Der BTB33 ist sicherlich der ungewöhnlichste Bass aus der beliebten Ibanez BTB-Serie, aber einige Konstruktionsmerkmale hat der Medium Scale-Bass dennoch mit seinen Geschwistern gemein. Unverkennbar ist die geschwungene BTB-Korpusform mit den ausladenden Korpushörnern und einem weit ausgeschnittenen unteren Cutaway für den ungehinderten Zugang bis zum 24. Bund. Die zwei Korpusflügel des BTB33 bestehen aus Mahagoni. Als Kontrast wurde darauf eine helle Decke aus Esche geleimt. Mahagoni ist für seinen warmen und runden Ton bekannt und eignet sich damit bestens für einen Bass, der sich hauptsächlich an Fingerstyle-Spieler richtet.

Auch bei der durchgehenden Halskonstruktion bleibt sich Ibanez treu und wendet beim BTB33 die bewährte BTB-Rezeptur an: drei breite Ahornstreifen wurden mit drei schmalen Streifen Bubinga verleimt und mit einem Griffbrett aus Palisander versehen. Darin sitzen wiederum 24 Bünde im Medium-Format und Lagenmarkierungen in Form von runden Abalone-Inlays. Der Hals ist allerdings ein ganzes Stück kürzer als bei den anderen BTB-Fünsaitern, weil der BTB33 - wie oben erwähnt - statt der üblichen 35"-Mensur eine deutlich kürzere Mensur von nur 33" besitzt. Das ist ein logischer Schritt für einen Bass, der mit einer hohen C-Saite ausgestattet ist, denn die Bünde rücken spürbar näher zusammen und begünstigen beispielsweise das Greifen von komplexen Akkorden. Zudem rücken die tiefen Lagen näher zum Spieler heran und sind somit komfortabler zu erreichen. Die fünf Saiten laufen über einen Graph Tech-Sattel zur kompakten abgewinkelten Kopfplatte, die wiederum fünf gekapselte Stimmmechaniken im Gotoh-Stil beherbergt.

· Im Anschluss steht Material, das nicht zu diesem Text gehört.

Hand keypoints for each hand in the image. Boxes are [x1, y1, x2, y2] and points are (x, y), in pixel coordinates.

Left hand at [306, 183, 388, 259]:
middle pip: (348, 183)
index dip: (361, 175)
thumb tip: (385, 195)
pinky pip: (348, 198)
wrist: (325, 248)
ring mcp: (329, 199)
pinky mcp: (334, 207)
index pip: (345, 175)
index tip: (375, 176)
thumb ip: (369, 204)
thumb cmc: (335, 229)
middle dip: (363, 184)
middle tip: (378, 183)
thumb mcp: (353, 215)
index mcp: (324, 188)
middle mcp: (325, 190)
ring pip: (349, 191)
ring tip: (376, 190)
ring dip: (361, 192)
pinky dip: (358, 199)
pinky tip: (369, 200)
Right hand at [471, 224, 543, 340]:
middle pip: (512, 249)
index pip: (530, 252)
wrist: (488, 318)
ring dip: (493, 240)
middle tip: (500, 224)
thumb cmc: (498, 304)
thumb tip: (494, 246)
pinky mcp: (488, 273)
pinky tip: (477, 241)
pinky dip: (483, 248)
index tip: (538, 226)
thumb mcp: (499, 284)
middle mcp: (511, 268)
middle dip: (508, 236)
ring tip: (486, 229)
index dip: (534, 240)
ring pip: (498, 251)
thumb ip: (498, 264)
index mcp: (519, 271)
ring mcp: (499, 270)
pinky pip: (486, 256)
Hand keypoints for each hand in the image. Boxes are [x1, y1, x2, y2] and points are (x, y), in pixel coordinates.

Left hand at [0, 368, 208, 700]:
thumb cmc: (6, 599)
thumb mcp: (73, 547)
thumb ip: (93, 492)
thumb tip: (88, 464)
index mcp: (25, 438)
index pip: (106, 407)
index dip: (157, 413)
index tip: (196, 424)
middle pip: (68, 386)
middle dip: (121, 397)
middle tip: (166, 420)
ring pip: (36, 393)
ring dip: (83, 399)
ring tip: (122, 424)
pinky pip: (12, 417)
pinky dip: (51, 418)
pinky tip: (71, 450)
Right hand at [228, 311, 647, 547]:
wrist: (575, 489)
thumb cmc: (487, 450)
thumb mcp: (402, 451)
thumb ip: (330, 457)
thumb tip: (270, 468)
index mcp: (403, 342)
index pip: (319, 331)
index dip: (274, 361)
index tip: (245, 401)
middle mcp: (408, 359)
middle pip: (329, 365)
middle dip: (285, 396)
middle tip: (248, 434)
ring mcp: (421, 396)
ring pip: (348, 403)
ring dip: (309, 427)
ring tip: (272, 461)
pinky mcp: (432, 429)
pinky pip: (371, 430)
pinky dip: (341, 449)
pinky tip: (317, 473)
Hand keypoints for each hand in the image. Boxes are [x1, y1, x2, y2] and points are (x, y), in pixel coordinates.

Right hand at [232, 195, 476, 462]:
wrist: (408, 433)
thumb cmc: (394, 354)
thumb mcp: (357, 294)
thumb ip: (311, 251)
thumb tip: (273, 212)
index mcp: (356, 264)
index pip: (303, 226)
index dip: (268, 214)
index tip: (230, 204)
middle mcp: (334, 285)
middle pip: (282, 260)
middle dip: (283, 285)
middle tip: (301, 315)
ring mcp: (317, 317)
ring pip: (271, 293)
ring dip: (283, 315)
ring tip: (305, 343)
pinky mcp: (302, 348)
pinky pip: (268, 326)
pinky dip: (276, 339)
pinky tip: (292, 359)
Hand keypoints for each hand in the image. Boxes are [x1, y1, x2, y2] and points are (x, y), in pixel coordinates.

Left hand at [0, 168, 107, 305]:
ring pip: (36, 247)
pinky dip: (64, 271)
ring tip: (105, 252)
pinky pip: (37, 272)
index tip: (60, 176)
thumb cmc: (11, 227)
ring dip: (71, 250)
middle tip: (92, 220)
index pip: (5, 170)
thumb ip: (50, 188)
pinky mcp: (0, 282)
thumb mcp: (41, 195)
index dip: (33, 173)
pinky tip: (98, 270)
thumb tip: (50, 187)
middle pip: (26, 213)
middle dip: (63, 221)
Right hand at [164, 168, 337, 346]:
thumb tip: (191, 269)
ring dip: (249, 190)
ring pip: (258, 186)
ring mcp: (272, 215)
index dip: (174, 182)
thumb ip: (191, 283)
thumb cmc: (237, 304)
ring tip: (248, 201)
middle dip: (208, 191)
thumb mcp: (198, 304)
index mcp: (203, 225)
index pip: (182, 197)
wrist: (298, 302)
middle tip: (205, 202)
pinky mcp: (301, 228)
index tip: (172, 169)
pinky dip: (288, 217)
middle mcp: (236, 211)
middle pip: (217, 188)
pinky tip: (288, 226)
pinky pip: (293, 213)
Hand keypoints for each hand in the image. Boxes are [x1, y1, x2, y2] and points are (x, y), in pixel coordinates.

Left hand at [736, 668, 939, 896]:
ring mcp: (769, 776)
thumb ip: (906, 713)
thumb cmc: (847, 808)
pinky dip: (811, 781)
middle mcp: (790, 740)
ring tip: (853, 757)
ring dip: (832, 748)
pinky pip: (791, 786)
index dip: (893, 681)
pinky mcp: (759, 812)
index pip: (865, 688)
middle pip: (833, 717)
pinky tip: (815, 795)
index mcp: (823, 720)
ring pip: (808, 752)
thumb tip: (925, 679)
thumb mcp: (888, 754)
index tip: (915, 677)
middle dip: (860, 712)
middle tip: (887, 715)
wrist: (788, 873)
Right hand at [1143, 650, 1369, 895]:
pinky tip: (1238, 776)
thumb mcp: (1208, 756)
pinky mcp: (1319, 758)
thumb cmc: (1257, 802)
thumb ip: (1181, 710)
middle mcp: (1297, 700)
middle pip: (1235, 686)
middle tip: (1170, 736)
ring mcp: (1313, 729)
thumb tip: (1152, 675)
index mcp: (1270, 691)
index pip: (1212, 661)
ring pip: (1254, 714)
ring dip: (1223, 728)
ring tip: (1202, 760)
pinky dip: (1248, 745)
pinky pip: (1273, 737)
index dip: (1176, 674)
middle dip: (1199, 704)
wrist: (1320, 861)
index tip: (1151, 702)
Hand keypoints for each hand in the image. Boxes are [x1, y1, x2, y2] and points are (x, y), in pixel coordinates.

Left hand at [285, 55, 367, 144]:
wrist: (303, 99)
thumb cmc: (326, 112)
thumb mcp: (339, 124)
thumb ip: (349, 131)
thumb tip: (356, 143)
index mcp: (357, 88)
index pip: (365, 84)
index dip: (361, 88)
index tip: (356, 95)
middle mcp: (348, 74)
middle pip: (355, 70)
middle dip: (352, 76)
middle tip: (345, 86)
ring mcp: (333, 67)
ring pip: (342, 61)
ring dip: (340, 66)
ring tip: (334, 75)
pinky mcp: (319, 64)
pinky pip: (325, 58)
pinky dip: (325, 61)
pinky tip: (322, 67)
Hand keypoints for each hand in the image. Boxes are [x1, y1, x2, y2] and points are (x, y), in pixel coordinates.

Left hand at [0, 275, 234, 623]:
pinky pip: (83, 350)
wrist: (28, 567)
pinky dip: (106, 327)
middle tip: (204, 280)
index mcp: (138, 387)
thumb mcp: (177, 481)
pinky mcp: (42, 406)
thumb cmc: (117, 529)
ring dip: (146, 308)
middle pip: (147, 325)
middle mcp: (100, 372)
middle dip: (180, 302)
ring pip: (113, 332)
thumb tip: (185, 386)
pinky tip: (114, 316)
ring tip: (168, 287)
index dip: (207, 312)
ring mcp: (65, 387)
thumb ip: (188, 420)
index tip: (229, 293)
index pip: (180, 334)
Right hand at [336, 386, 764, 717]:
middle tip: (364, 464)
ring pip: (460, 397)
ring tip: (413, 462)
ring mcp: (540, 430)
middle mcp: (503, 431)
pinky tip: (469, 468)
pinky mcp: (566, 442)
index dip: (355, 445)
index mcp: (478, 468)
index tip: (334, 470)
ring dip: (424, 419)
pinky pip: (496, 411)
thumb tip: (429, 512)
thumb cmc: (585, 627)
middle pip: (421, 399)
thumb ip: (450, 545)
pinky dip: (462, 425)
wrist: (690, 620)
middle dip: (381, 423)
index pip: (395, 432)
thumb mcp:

Am anderen Ende des Basses werden die Saiten in fünf Monorail-Einzelstege eingehängt, die komfortabel in alle Richtungen für die Saitenlage und die korrekte Intonation eingestellt werden können. Der Saitenabstand kann bei den Monorail-Stegen von Ibanez jedoch nicht verändert werden. Beim BTB33 wurde er auf 17 mm fixiert - deutlich enger also als beim normalen BTB-Fünfsaiter. Jedoch wird dieses Spacing Bassisten, die gerne Akkorde und virtuose Läufe spielen, sicherlich sehr entgegenkommen.

Für den guten Ton sorgen beim BTB33 aus der Bassworkshop-Serie zwei Bartolini BH1 Dual Coil-Tonabnehmer sowie ein Custom-Preamp mit Dreiband-Equalizer von Ibanez. Einige Leser werden sich vielleicht fragen, was es mit dem dicken Block zwischen den zwei Tonabnehmern auf sich hat. Kommt der BTB33 am Ende etwa mit einem versteckten dritten Tonabnehmer? Keineswegs, zwischen den Bartolinis sitzt eine sogenannte "Rampe" (engl. "ramp") aus Holz, welche das Niveau im Zwischenraum an die Tonabnehmeroberseite angleicht und somit verhindert, dass man zu tief in die Saiten greift und zu deshalb zu fest anschlägt. Populär wurde die Rampe durch den Fusionbassisten Gary Willis, der sich bereits vor vielen Jahren von Ibanez einen Signature Fretless mit eben dieser Spielhilfe an den Leib schneidern ließ.

Zur Klangformung stellt der BTB33 einen Dreiband-Equalizer mit Reglern für Bässe, Mitten und Höhen zur Verfügung. Zusätzlich kann die Einsatzfrequenz des Mittenreglers mit einem Kippschalter angewählt werden. Die speziell auf den BTB33 getrimmte Ibanez-Elektronik bietet hierfür drei Center-Frequenzen: 250 Hz für die Tiefmitten, 450 Hz im mittleren Bereich und schließlich 700 Hz für die Hochmittenanteile im Sound. Zur Stromversorgung benötigt die Custom-Elektronik eine handelsübliche 9V-Batterie, die in einem separaten Fach mit Klappdeckel auf der Bassrückseite untergebracht ist.